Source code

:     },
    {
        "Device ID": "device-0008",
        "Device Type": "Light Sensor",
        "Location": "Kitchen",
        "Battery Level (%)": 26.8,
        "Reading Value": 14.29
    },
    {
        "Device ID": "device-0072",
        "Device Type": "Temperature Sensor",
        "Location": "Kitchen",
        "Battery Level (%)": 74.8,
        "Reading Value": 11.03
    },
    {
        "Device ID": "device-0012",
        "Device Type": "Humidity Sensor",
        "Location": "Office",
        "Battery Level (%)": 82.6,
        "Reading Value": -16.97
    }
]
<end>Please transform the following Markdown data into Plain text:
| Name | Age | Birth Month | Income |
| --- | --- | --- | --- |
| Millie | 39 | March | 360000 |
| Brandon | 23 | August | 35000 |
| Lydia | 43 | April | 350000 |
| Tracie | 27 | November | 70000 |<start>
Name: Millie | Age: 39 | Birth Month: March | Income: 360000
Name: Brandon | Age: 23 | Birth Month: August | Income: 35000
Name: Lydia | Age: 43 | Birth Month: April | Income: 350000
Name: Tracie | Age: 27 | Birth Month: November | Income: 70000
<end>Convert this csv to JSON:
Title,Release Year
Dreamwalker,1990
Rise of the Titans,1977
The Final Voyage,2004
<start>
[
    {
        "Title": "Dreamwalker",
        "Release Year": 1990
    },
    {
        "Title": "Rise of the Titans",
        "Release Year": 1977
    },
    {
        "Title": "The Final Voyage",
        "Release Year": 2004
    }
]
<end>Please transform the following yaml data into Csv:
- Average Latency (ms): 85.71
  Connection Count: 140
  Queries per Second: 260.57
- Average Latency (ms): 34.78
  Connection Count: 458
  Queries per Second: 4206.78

^^^^

_WORK REQUIRED_: Return the entries above in full and exactly as written.

_RESPONSE TO THIS EXERCISE_:
Source code

:     },
    {
        "Device ID": "device-0008",
        "Device Type": "Light Sensor",
        "Location": "Kitchen",
        "Battery Level (%)": 26.8,
        "Reading Value": 14.29
    },
    {
        "Device ID": "device-0072",
        "Device Type": "Temperature Sensor",
        "Location": "Kitchen",
        "Battery Level (%)": 74.8,
        "Reading Value": 11.03
    },
    {
        "Device ID": "device-0012",
        "Device Type": "Humidity Sensor",
        "Location": "Office",
        "Battery Level (%)": 82.6,
        "Reading Value": -16.97
    }
]
<end>Please transform the following Markdown data into Plain text:
| Name | Age | Birth Month | Income |
| --- | --- | --- | --- |
| Millie | 39 | March | 360000 |
| Brandon | 23 | August | 35000 |
| Lydia | 43 | April | 350000 |
| Tracie | 27 | November | 70000 |<start>
Name: Millie | Age: 39 | Birth Month: March | Income: 360000
Name: Brandon | Age: 23 | Birth Month: August | Income: 35000
Name: Lydia | Age: 43 | Birth Month: April | Income: 350000
Name: Tracie | Age: 27 | Birth Month: November | Income: 70000
<end>Convert this csv to JSON:
Title,Release Year
Dreamwalker,1990
Rise of the Titans,1977
The Final Voyage,2004
<start>
[
    {
        "Title": "Dreamwalker",
        "Release Year": 1990
    },
    {
        "Title": "Rise of the Titans",
        "Release Year": 1977
    },
    {
        "Title": "The Final Voyage",
        "Release Year": 2004
    }
]
<end>Please transform the following yaml data into Csv:
- Average Latency (ms): 85.71
  Connection Count: 140
  Queries per Second: 260.57
- Average Latency (ms): 34.78
  Connection Count: 458
  Queries per Second: 4206.78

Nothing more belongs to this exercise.